** Opening INFORMATION SUPPLIED block **

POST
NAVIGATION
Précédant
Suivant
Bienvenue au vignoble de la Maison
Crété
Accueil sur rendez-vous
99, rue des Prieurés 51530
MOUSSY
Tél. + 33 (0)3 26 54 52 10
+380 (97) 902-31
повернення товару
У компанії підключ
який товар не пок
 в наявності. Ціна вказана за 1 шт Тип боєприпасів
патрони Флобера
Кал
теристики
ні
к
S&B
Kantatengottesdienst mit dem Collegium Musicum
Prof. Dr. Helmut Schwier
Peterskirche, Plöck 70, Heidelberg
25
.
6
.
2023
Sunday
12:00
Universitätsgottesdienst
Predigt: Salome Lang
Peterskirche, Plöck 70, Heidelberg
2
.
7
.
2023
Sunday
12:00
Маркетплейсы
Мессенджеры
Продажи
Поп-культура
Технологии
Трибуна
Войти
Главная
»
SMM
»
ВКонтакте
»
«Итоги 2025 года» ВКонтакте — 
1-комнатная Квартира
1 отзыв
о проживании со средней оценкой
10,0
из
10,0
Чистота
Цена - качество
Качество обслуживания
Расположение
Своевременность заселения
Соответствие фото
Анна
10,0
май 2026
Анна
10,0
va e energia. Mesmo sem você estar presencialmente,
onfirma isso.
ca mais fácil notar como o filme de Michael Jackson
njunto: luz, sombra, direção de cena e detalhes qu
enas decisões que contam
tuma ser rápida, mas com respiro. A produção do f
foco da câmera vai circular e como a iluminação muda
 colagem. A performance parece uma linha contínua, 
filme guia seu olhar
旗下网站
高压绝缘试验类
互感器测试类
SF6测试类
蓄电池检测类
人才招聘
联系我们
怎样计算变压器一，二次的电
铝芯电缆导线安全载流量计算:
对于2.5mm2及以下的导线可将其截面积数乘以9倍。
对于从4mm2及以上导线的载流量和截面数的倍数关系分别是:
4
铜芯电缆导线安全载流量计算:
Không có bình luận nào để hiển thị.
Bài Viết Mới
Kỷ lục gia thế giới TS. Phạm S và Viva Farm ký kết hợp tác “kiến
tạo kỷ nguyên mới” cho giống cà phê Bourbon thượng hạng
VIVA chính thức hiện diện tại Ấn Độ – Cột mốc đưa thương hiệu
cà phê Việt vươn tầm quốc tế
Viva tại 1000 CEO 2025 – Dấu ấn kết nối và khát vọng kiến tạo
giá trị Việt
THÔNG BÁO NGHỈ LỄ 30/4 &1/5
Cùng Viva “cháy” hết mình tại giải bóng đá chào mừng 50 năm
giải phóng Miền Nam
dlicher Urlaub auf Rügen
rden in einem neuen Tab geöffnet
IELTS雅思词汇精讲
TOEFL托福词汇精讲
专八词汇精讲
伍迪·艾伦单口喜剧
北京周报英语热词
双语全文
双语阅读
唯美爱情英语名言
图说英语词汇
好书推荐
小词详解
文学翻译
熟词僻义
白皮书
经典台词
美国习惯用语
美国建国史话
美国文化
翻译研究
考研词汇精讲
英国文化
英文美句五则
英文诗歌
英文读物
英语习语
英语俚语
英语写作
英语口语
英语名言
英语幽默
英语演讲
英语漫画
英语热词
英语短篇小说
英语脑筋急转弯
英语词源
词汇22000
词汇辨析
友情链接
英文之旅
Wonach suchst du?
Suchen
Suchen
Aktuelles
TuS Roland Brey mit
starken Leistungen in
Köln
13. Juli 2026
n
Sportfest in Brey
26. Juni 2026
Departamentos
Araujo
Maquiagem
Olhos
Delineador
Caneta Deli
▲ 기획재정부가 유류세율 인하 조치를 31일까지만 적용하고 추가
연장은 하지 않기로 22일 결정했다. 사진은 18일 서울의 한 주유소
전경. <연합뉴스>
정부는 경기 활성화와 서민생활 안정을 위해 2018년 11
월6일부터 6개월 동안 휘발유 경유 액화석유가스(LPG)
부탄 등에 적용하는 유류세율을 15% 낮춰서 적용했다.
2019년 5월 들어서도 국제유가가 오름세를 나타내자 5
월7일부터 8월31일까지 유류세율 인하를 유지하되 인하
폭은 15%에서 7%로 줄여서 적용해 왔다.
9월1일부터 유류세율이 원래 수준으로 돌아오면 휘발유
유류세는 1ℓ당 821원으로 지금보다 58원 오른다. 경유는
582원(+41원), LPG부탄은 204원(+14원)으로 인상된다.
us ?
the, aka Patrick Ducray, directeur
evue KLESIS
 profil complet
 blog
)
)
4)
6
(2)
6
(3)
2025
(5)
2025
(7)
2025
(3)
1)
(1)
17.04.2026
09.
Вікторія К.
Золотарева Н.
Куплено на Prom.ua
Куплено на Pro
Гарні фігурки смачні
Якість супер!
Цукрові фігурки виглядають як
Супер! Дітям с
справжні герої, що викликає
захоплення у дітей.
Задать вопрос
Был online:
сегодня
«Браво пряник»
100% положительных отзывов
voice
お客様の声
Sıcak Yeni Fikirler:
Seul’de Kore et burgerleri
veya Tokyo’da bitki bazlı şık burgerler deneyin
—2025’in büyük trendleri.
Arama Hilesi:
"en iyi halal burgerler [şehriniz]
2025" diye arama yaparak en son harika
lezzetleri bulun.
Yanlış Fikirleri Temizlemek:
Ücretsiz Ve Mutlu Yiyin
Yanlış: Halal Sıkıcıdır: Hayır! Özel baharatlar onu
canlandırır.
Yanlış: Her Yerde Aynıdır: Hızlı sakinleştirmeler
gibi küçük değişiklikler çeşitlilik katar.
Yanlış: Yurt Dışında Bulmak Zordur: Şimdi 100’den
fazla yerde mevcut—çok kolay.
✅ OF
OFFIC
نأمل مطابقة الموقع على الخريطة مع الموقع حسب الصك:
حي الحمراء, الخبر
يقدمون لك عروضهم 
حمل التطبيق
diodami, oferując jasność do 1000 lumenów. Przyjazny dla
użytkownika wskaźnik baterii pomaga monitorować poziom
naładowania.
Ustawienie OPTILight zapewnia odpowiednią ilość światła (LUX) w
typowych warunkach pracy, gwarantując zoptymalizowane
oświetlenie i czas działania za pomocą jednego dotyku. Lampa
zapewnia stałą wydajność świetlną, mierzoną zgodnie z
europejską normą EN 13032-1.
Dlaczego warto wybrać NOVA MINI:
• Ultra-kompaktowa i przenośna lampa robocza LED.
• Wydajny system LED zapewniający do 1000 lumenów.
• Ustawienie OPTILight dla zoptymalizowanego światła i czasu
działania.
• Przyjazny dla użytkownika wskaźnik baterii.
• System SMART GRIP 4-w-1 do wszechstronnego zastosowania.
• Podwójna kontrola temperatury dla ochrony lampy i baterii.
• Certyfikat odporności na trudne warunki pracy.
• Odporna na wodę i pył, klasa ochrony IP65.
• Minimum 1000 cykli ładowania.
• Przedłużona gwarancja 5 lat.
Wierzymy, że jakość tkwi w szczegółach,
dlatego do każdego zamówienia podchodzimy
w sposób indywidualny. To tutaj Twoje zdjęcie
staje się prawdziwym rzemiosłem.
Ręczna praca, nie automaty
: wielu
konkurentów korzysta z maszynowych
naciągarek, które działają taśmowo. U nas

** Closing INFORMATION SUPPLIED block **

**ABOUT THIS TASK:**
Give back the data exactly, with no line dropped.

**ANSWER TO THIS PROBLEM:**
POST
NAVIGATION
Précédant
Suivant
Bienvenue au vignoble de la Maison
Crété
Accueil sur rendez-vous
99, rue des Prieurés 51530
MOUSSY
Tél. + 33 (0)3 26 54 52 10
+380 (97) 902-31
повернення товару
У компанії підключ
який товар не пок
 в наявності. Ціна вказана за 1 шт Тип боєприпасів
патрони Флобера
Кал
теристики
ні
к
S&B
Kantatengottesdienst mit dem Collegium Musicum
Prof. Dr. Helmut Schwier
Peterskirche, Plöck 70, Heidelberg
25
.
6
.
2023
Sunday
12:00
Universitätsgottesdienst
Predigt: Salome Lang
Peterskirche, Plöck 70, Heidelberg
2
.
7
.
2023
Sunday
12:00
Маркетплейсы
Мессенджеры
Продажи
Поп-культура
Технологии
Трибуна
Войти
Главная
»
SMM
»
ВКонтакте
»
«Итоги 2025 года» ВКонтакте — 
1-комнатная Квартира
1 отзыв
о проживании со средней оценкой
10,0
из
10,0
Чистота
Цена - качество
Качество обслуживания
Расположение
Своевременность заселения
Соответствие фото
Анна
10,0
май 2026
Анна
10,0
va e energia. Mesmo sem você estar presencialmente,
onfirma isso.
ca mais fácil notar como o filme de Michael Jackson
njunto: luz, sombra, direção de cena e detalhes qu
enas decisões que contam
tuma ser rápida, mas com respiro. A produção do f
foco da câmera vai circular e como a iluminação muda
 colagem. A performance parece uma linha contínua, 
filme guia seu olhar
旗下网站
高压绝缘试验类
互感器测试类
SF6测试类
蓄电池检测类
人才招聘
联系我们
怎样计算变压器一，二次的电
铝芯电缆导线安全载流量计算:
对于2.5mm2及以下的导线可将其截面积数乘以9倍。
对于从4mm2及以上导线的载流量和截面数的倍数关系分别是:
4
铜芯电缆导线安全载流量计算:
Không có bình luận nào để hiển thị.
Bài Viết Mới
Kỷ lục gia thế giới TS. Phạm S và Viva Farm ký kết hợp tác “kiến
tạo kỷ nguyên mới” cho giống cà phê Bourbon thượng hạng
VIVA chính thức hiện diện tại Ấn Độ – Cột mốc đưa thương hiệu
cà phê Việt vươn tầm quốc tế
Viva tại 1000 CEO 2025 – Dấu ấn kết nối và khát vọng kiến tạo
giá trị Việt
THÔNG BÁO NGHỈ LỄ 30/4 &1/5
Cùng Viva “cháy” hết mình tại giải bóng đá chào mừng 50 năm
giải phóng Miền Nam
dlicher Urlaub auf Rügen
rden in einem neuen Tab geöffnet
IELTS雅思词汇精讲
TOEFL托福词汇精讲
专八词汇精讲
伍迪·艾伦单口喜剧
北京周报英语热词
双语全文
双语阅读
唯美爱情英语名言
图说英语词汇
好书推荐
小词详解
文学翻译
熟词僻义
白皮书
经典台词
美国习惯用语
美国建国史话
美国文化
翻译研究
考研词汇精讲
英国文化
英文美句五则
英文诗歌
英文读物
英语习语
英语俚语
英语写作
英语口语
英语名言
英语幽默
英语演讲
英语漫画
英语热词
英语短篇小说
英语脑筋急转弯
英语词源
词汇22000
词汇辨析
友情链接
英文之旅
Wonach suchst du?
Suchen
Suchen
Aktuelles
TuS Roland Brey mit
starken Leistungen in
Köln
13. Juli 2026
n
Sportfest in Brey
26. Juni 2026
Departamentos
Araujo
Maquiagem
Olhos
Delineador
Caneta Deli
▲ 기획재정부가 유류세율 인하 조치를 31일까지만 적용하고 추가
연장은 하지 않기로 22일 결정했다. 사진은 18일 서울의 한 주유소
전경. <연합뉴스>
정부는 경기 활성화와 서민생활 안정을 위해 2018년 11
월6일부터 6개월 동안 휘발유 경유 액화석유가스(LPG)
부탄 등에 적용하는 유류세율을 15% 낮춰서 적용했다.
2019년 5월 들어서도 국제유가가 오름세를 나타내자 5
월7일부터 8월31일까지 유류세율 인하를 유지하되 인하
폭은 15%에서 7%로 줄여서 적용해 왔다.
9월1일부터 유류세율이 원래 수준으로 돌아오면 휘발유
유류세는 1ℓ당 821원으로 지금보다 58원 오른다. 경유는
582원(+41원), LPG부탄은 204원(+14원)으로 인상된다.
us ?
the, aka Patrick Ducray, directeur
evue KLESIS
 profil complet
 blog
)
)
4)
6
(2)
6
(3)
2025
(5)
2025
(7)
2025
(3)
1)
(1)
17.04.2026
09.
Вікторія К.
Золотарева Н.
Куплено на Prom.ua
Куплено на Pro
Гарні фігурки смачні
Якість супер!
Цукрові фігурки виглядають як
Супер! Дітям с
справжні герої, що викликає
захоплення у дітей.
Задать вопрос
Был online:
сегодня
«Браво пряник»
100% положительных отзывов
voice
お客様の声
Sıcak Yeni Fikirler:
Seul’de Kore et burgerleri
veya Tokyo’da bitki bazlı şık burgerler deneyin
—2025’in büyük trendleri.
Arama Hilesi:
"en iyi halal burgerler [şehriniz]
2025" diye arama yaparak en son harika
lezzetleri bulun.
Yanlış Fikirleri Temizlemek:
Ücretsiz Ve Mutlu Yiyin
Yanlış: Halal Sıkıcıdır: Hayır! Özel baharatlar onu
canlandırır.
Yanlış: Her Yerde Aynıdır: Hızlı sakinleştirmeler
gibi küçük değişiklikler çeşitlilik katar.
Yanlış: Yurt Dışında Bulmak Zordur: Şimdi 100’den
fazla yerde mevcut—çok kolay.
✅ OF
OFFIC
نأمل مطابقة الموقع على الخريطة مع الموقع حسب الصك:
حي الحمراء, الخبر
يقدمون لك عروضهم 
حمل التطبيق
diodami, oferując jasność do 1000 lumenów. Przyjazny dla
użytkownika wskaźnik baterii pomaga monitorować poziom
naładowania.
Ustawienie OPTILight zapewnia odpowiednią ilość światła (LUX) w
typowych warunkach pracy, gwarantując zoptymalizowane
oświetlenie i czas działania za pomocą jednego dotyku. Lampa
zapewnia stałą wydajność świetlną, mierzoną zgodnie z
europejską normą EN 13032-1.
Dlaczego warto wybrać NOVA MINI:
• Ultra-kompaktowa i przenośna lampa robocza LED.
• Wydajny system LED zapewniający do 1000 lumenów.
• Ustawienie OPTILight dla zoptymalizowanego światła i czasu
działania.
• Przyjazny dla użytkownika wskaźnik baterii.
• System SMART GRIP 4-w-1 do wszechstronnego zastosowania.
• Podwójna kontrola temperatury dla ochrony lampy i baterii.
• Certyfikat odporności na trudne warunki pracy.
• Odporna na wodę i pył, klasa ochrony IP65.
• Minimum 1000 cykli ładowania.
• Przedłużona gwarancja 5 lat.
Wierzymy, że jakość tkwi w szczegółach,
dlatego do każdego zamówienia podchodzimy
w sposób indywidualny. To tutaj Twoje zdjęcie
staje się prawdziwym rzemiosłem.
Ręczna praca, nie automaty
: wielu
konkurentów korzysta z maszynowych
naciągarek, które działają taśmowo. U nas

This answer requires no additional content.